The list reads like something that could go under the header of “things that are delicious.” French, Spanish and German wine. Spanish olives. Parmesan. Stilton. Currant jelly.
Their inclusion on the list, though, means that the price of that bottle of Cotes du Rhone you like to pick up at the grocery store or the cheese plate at your neighborhood bistro could go up. But price hikes on the foods covered by the new tariffs are only part of the story: Ripple effects could mean higher prices on other items at stores or in restaurants, as people up and down the food chain make up for the new costs, experts say.
The vagaries of the marketplace mean the tariff increases won’t result in a uniform price bump. All of which this week sent wine and food buyers, distributors and restaurateurs into a fog of uncertainty that’s thicker than a creamy Greek yogurt (which is also on the list).
After markups, retail prices for wine could go up as much as 40 percent on the shelves, predicts Guillaume Touton, who owns New York-based wine importer Monsieur Touton Selection. Touton says French wines made up almost half of the wine he sold last year, but he’s prepared to start looking at wines from other countries if people aren’t willing to pay higher prices.
“I have 220 salespeople, and I have to feed them and find them something to sell,” he says. “If the customer does not follow the price, then I will buy more from Chile, or Argentina, or New Zealand.”
For someone like Sebastian Zutant, co-owner and resident wine guy at Primrose in Washington’s Brookland neighborhood, the choices aren’t as vast. His bistro almost exclusively offers French varietals, many obscure, and often at really good prices, which means he operates on margins with little room to absorb price hikes. He joked this week with his colleagues about changing the restaurant’s concept to an all-American one. “I could call it Dump Trump Wines,” he said. But he said he isn’t sure yet how he’ll actually deal with the changes. “We’ll figure out a way.”

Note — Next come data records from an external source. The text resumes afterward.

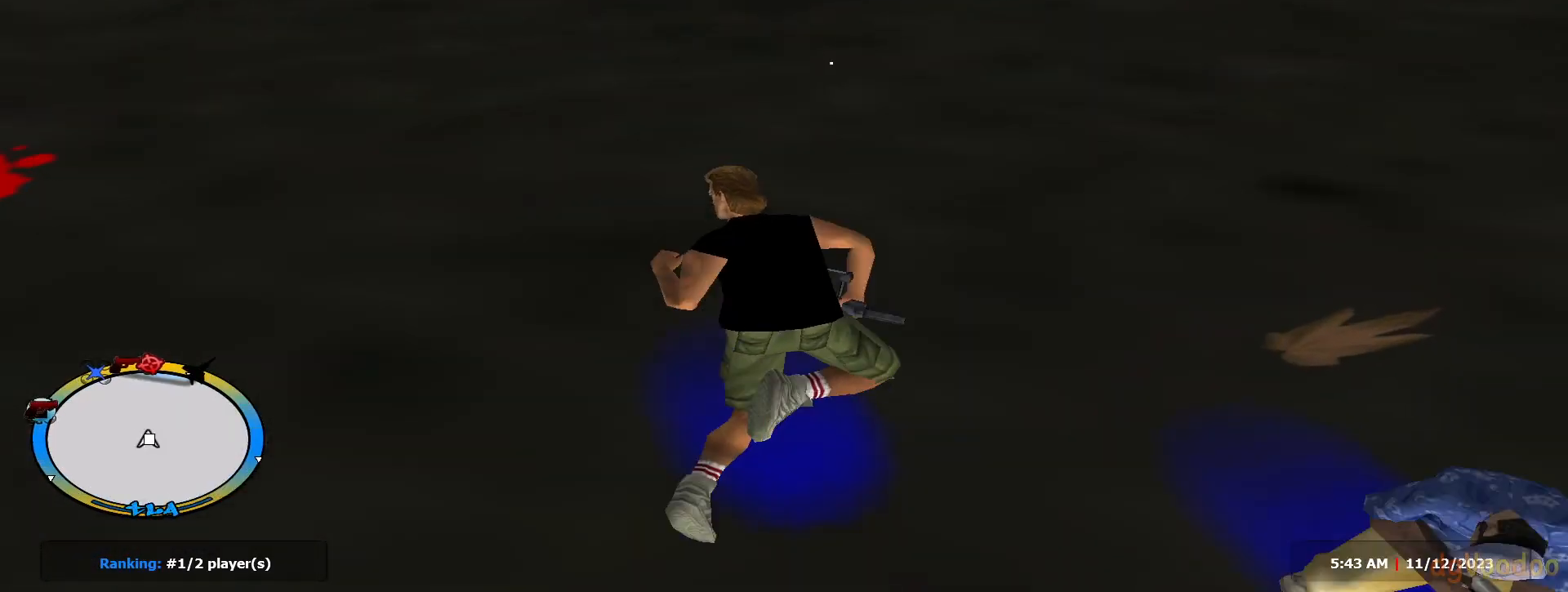
{"keys": ["d", "e", "shift", "w"], "mouse": [], "events": [[83, "shift", "up"], [133, "mouse_wheel", "down"], [183, "c", "down"], [183, "mouse_left", "down"], [183, "mouse_right", "down"], [183, "mouse_wheel", "up"], [217, "mouse_left", "up"], [267, "c", "up"], [267, "shift", "down"], [317, "mouse_right", "up"], [317, "mouse_wheel", "down"], [367, "mouse_wheel", "up"], [417, "e", "down"]]}
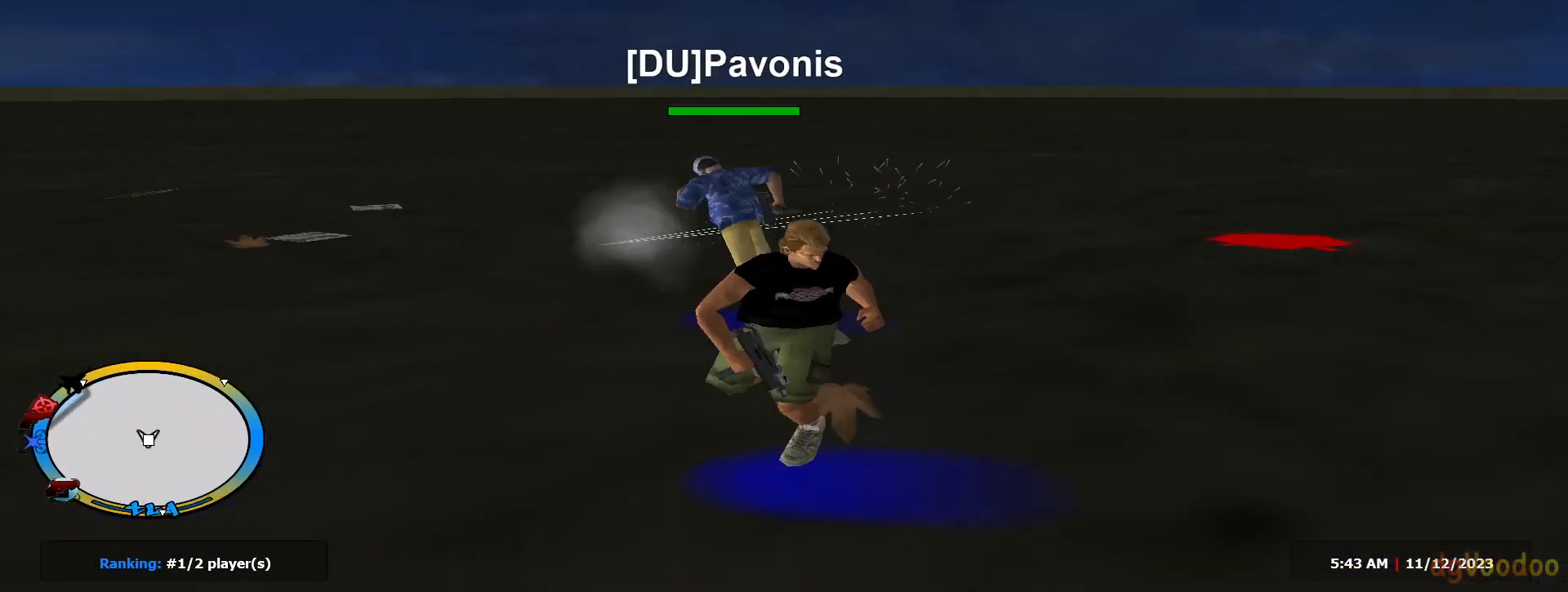
{"keys": ["d", "shift", "w"], "mouse": ["right"], "events": [[100, "mouse_wheel", "down"], [100, "shift", "up"], [150, "mouse_left", "down"], [150, "mouse_right", "down"], [150, "mouse_wheel", "up"], [200, "e", "up"], [200, "shift", "down"], [334, "mouse_left", "up"]]}
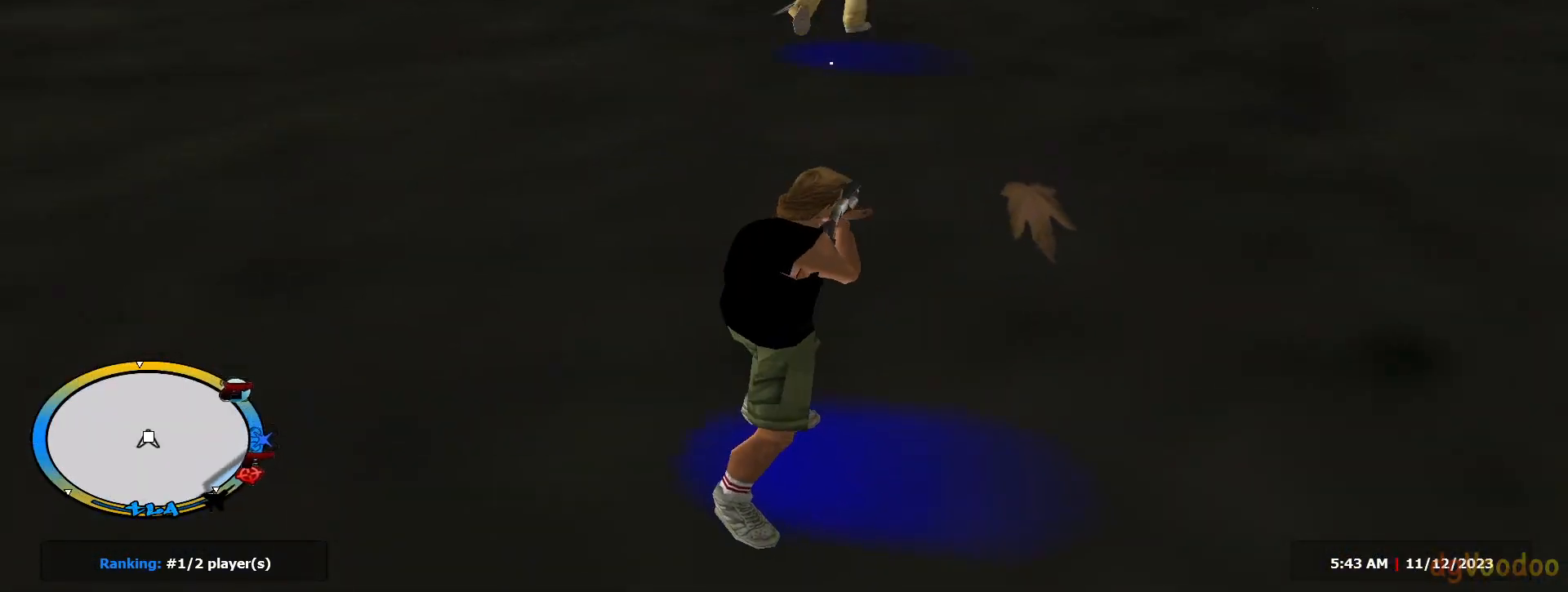
{"keys": ["shift", "w"], "mouse": ["right"], "events": [[167, "c", "down"], [167, "shift", "up"], [217, "w", "up"], [267, "shift", "down"], [300, "c", "up"], [400, "w", "down"], [450, "d", "up"]]}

Tom Wark, executive director of the National Association of Wine Retailers, says, “Everybody gets to share the pain.” That includes consumers, who will see price increases, and retailers, whose sales are likely to go down as a result. Tariffs might be intended to pressure or punish trading partners, but Wark says they will take a toll closer to home. “My members have told us that there is no doubt tariffs will hurt them because it will hurt their sales.”

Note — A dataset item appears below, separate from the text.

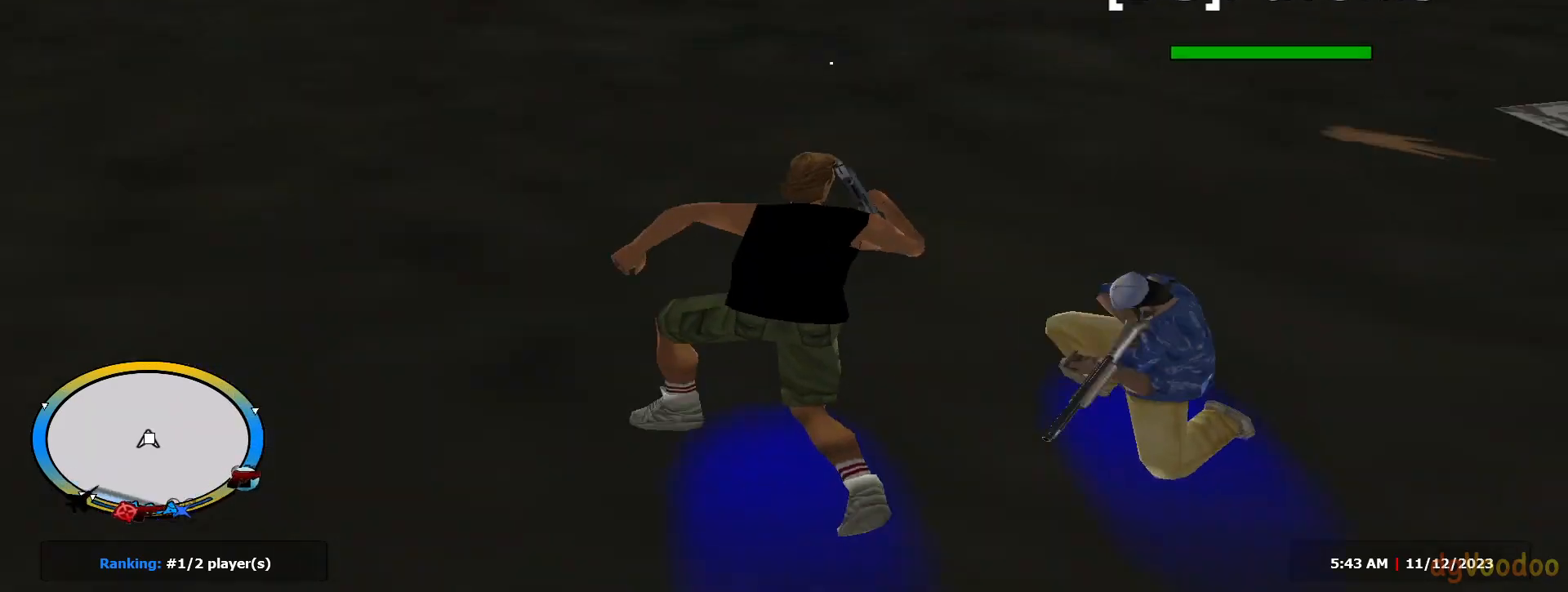
{"keys": ["d", "shift", "w"], "mouse": ["right"], "events": [[50, "a", "up"], [100, "w", "up"], [383, "w", "down"]]}
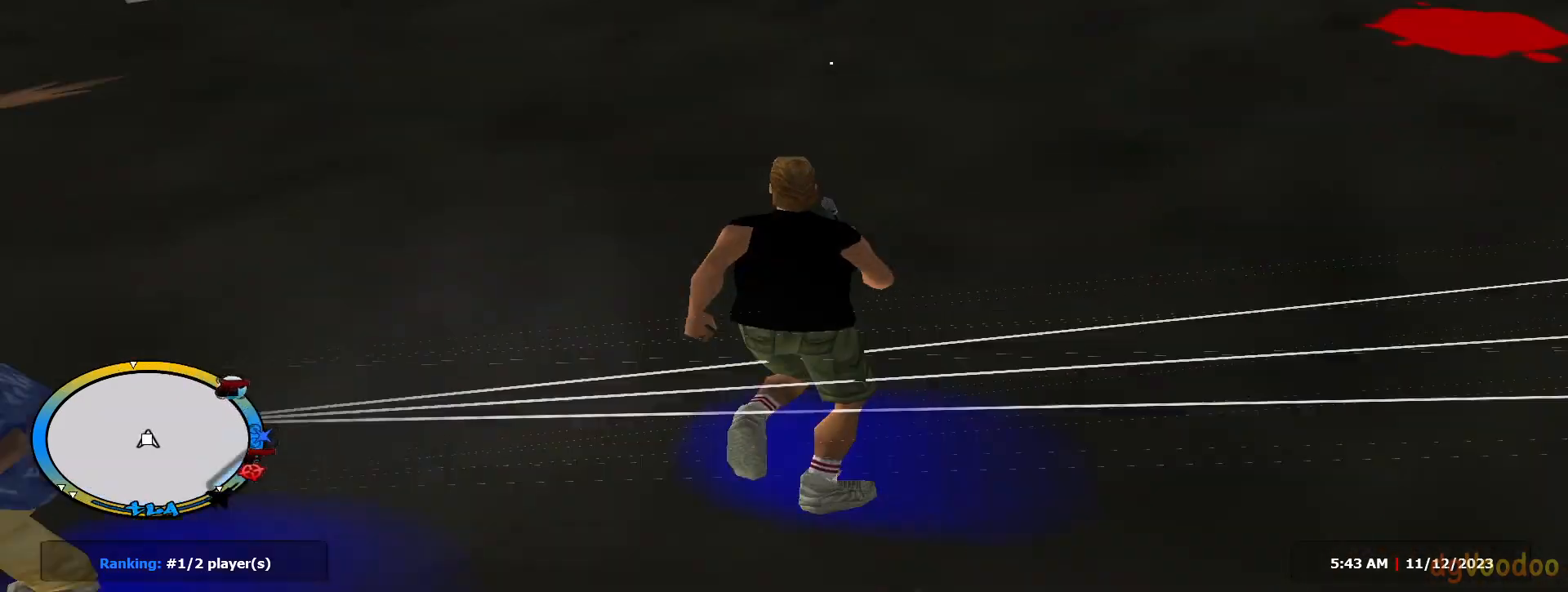
{"keys": ["d", "shift", "w"], "mouse": []}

Otherwise, there was little certainty to be found. “We are just in the process of working out the consequences,” said one exporter of French wines. “It’s very, very complicated.”
Fabio Trabocchi, whose Washington-based restaurant group owns five Italian restaurants and a Spanish one, says he has not yet heard from his purveyors what the new tariffs will mean. “It’s a waiting game,” he says. “We don’t have a plan, and there might have to be a period of adjustment — we just don’t know.”
Even if your favorite beverage or food wasn’t targeted, its price could still go up.
Dean Gold, a retired D.C. restaurant owner and former buyer for grocery giant Whole Foods, says large importers can shift the costs of the new tariffs around. If a company decides, for example, that it doesn’t want to kill demand for Scotch (also among the items set for an increase), it can keep its whisky prices the same and make up the cost elsewhere. “They might offset it by raising prices of Japanese whiskey or a U.S. product, or something else from a non-tariffed country to manage the overall balance of their portfolios,” says Gold, who also trained as an economist.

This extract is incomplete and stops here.